Music or Conceptual Art?
Giordano Bruno | Wherever I am, I am. | 05/15/2010
(5 out of 5 stars)
"That's an open, and I hope non-judgmental, question. "Via Crucis" embodies both a radically creative direction in the performance of 17th C music and an apparently sincere 'spirituality' expressing itself in the concept of a penitential procession in music and words. I make no bones about my indifference to spirituality, so any praise I offer this performance has to do with its musicality.
Harpist Christina Pluhar and her ensemble L'Arpeggiata have stretched the limits of "historically informed performance" well beyond any notion of time-machine replication of the sounds people heard in the 1600s. For me, this was and is an inevitable evolution; the purpose of the "early music" movement was never museum-like costume music but rather the development of a NEW playing tradition based on both scholarly and intuitive understanding of OLD music, using old notation and other archival sources, surviving traces of old practice in traditional musics, and of course reproduction of the old instruments along with rediscovery of their virtues. L'Arpeggiata has arrived on the scene at a moment when the skills of the singers and instrumentalists committed to that NEW/Old playing tradition are ripe. It's those skills that make Pluhar's amalgamations and experimentations plausible. But there was precedent for her notions decades ago. Cornettist Doron Sherwin could testify to that; in the late 70s, he was doing some of the same jazzy licks in the California-based ensemble "Pastime with Good Company."
Sherwin's role in L'Arpeggiata is indispensable. His improvisations are the 'fire' that ignites many of the tracks on Via Crucis, as well as on Pluhar's earlier CD of Monteverdi, titled Teatro d'Amore. Without Sherwin, a lot of what L'Arpeggiata does would sound heavy-handed.
Via Crucis is an amalgamation of written 16th and 17th C compositions by Biber, Rossi, Merula, Sances, and Monteverdi with 'traditional' religious-festive music of Corsica. The performers are amalgamated also: from the HIP world, male soprano Philippe jaroussky and female soprano Nuria Real; from the Trad world, the Corsican male quartet 'Barbara Furtuna', both camps supported by the instruments of L'Arpeggiata: harps, lutes, guitars, psalterion, hammered dulcimer, violins,gambas, cello, contrabasses, organ, harpsichord, and percussion!
The "concept" is a Procession, a theatrical representation of the "Way of the Cross". Appropriately, almost all of the music is processional in structure, employing the hypnotic step-rhythms of the passacaglia (pass the street!), ciaccona, and other "figured bass" repetitions that were immensely popular in the 17th C and that have survived in "pop" music around the European-colonized world.
On the whole, I find this performance just a little less to my personal taste than Pluhar's Teatro d'Amore CD, but still it's extremely fresh and exciting.

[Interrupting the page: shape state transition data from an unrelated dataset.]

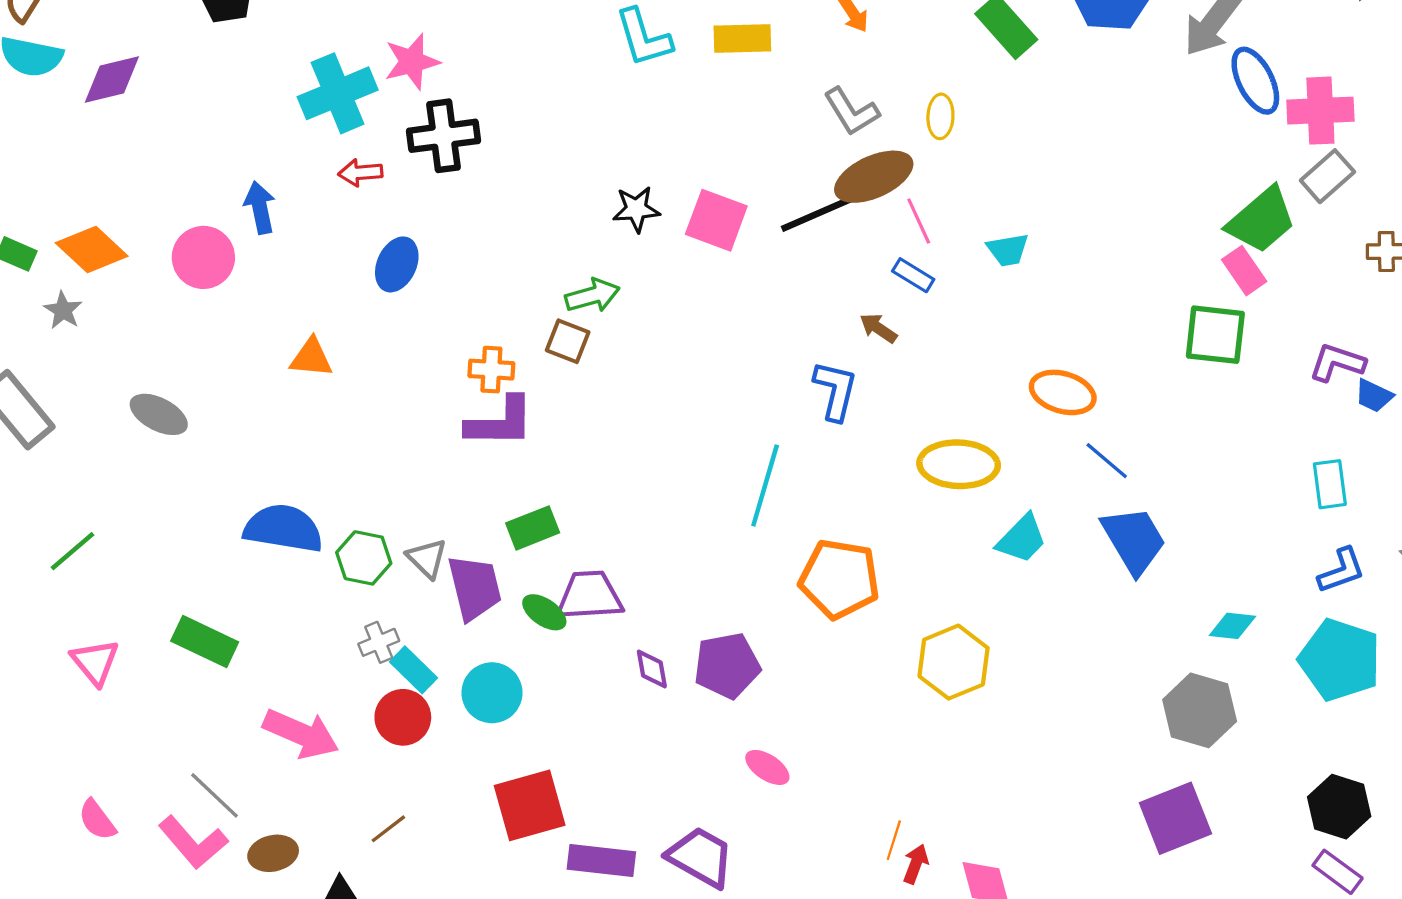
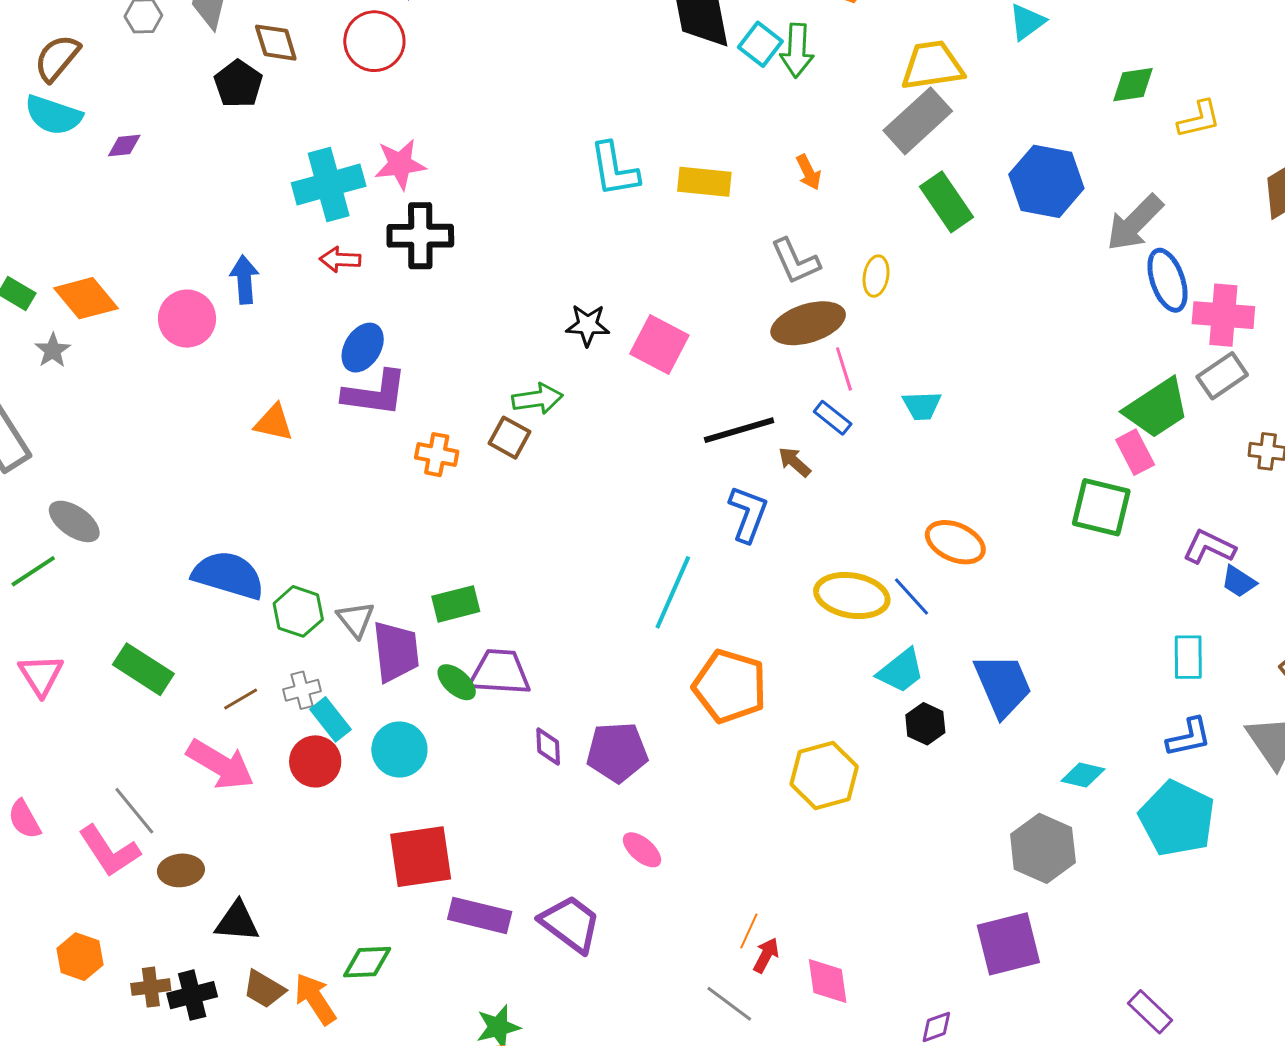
purple diamond: (112, 79) -> (124, 146), size x0.6
black line: (818, 214) -> (739, 430), moved
gray ellipse: (159, 414) -> (74, 521), moved
purple L-shape: (500, 422) -> (375, 393), moved
blue line: (1107, 461) -> (912, 597), moved
black hexagon: (1339, 807) -> (925, 724), moved, size x0.7
brown line: (388, 829) -> (241, 699), moved

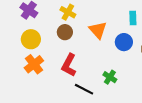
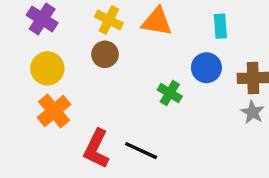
orange triangle: (98, 30) -> (157, 22), moved, turned -36
red L-shape: (69, 65) -> (96, 149), moved
green cross: (110, 77) -> (170, 93), moved

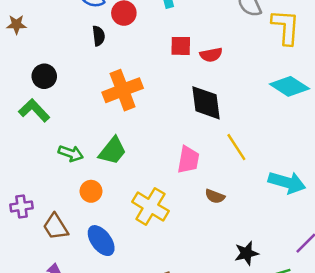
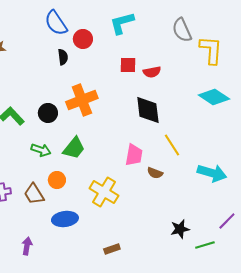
black circle: (44, 76) -> (48, 113), moved
brown semicircle: (215, 196) -> (155, 173), moved
brown trapezoid: (56, 227) -> (34, 194), moved
blue ellipse: (101, 241) -> (65, 219), turned -60

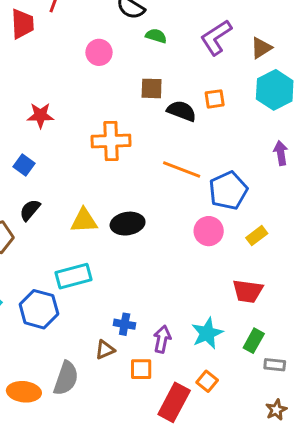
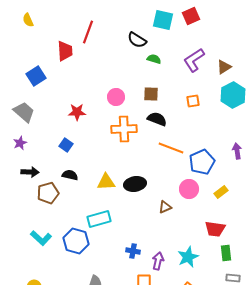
pink circle: (99, 52) -> (116, 97), moved
black semicircle: (182, 111) -> (157, 119), moved
purple arrow: (281, 153) -> (237, 151), moved
black semicircle: (30, 210) -> (70, 175), turned 63
green rectangle: (254, 341) -> (226, 253), moved, turned -35
brown triangle: (105, 350) -> (165, 207), moved

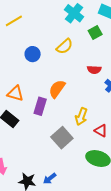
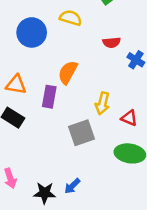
yellow semicircle: (65, 46) -> (71, 18), turned -114
blue circle: (33, 54) -> (32, 32), size x1.5
gray square: (62, 138) -> (81, 133), turned 30

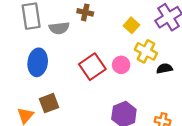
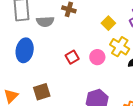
red square: (92, 67) -> (72, 57), size x0.6
brown square: (49, 103) -> (42, 92), moved

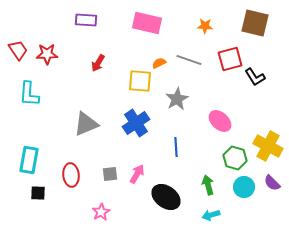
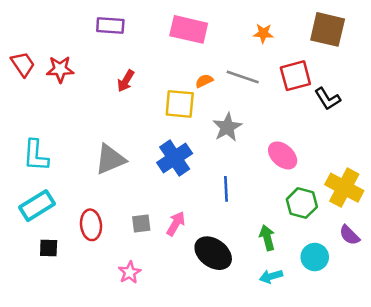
cyan L-shape: (29, 94) -> (36, 155), moved
cyan rectangle: (29, 160) -> (37, 206), turned 48
cyan circle: (244, 187) -> (315, 257), moved

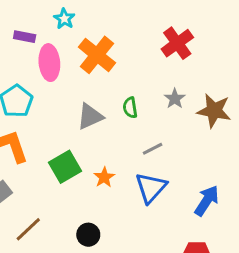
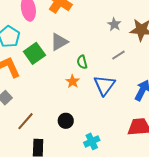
green semicircle: (130, 108) -> (82, 62), moved
gray line: (153, 149) -> (118, 55), moved
green square: (65, 167) -> (34, 53), moved

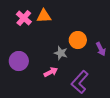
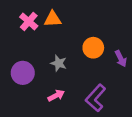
gray star: (61, 53) -> (59, 63), moved
pink arrow: (51, 72) -> (56, 96), moved

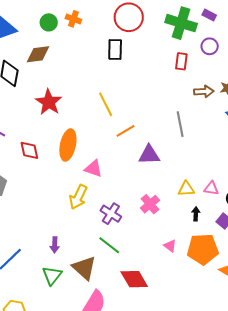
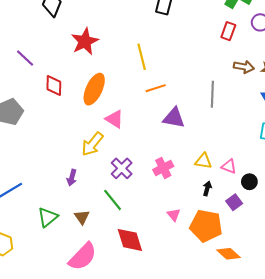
purple arrow: (55, 245) -> (72, 178), moved
brown triangle: (84, 268) -> (82, 217), size x0.6

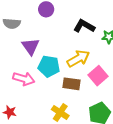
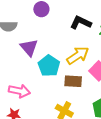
cyan pentagon: (49, 66) -> (49, 66), turned 30
pink arrow: (24, 79) -> (19, 91), moved

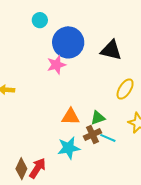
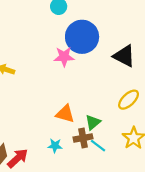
green triangle: (98, 118) -> (93, 122), turned -35
cyan star: (69, 148) -> (55, 146), size x0.6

I don't want to rubber-stamp every bold trick in Pluhar's bag; the rendition of Merula's 'Hor ch'e tempo di dormire' (track 4) gets altogether too space-age reverberant and quasi-reverent for me. But such energy and imagination must be cultivated if the 'early music' movement has any intentions of surviving and expanding its audience."
Zachary Rogg-Meltzer | NYC | 05/03/2010
(5 out of 5 stars)
"L'Arpeggiata, the French-based ensemble directed by Austrian-born harpist Christina Pluhar has achieved another success, with the release of the new album titled "Via Crucis." The vocal and instrumental components blend together very well, and make this CD an even more powerful listen. There is a religious component that is audible when listening to this piece, which makes sense because "Via Crucis" translates to the way of the Cross. Even if you are not a fan of music with religious undertones, you will still immensely enjoy this CD."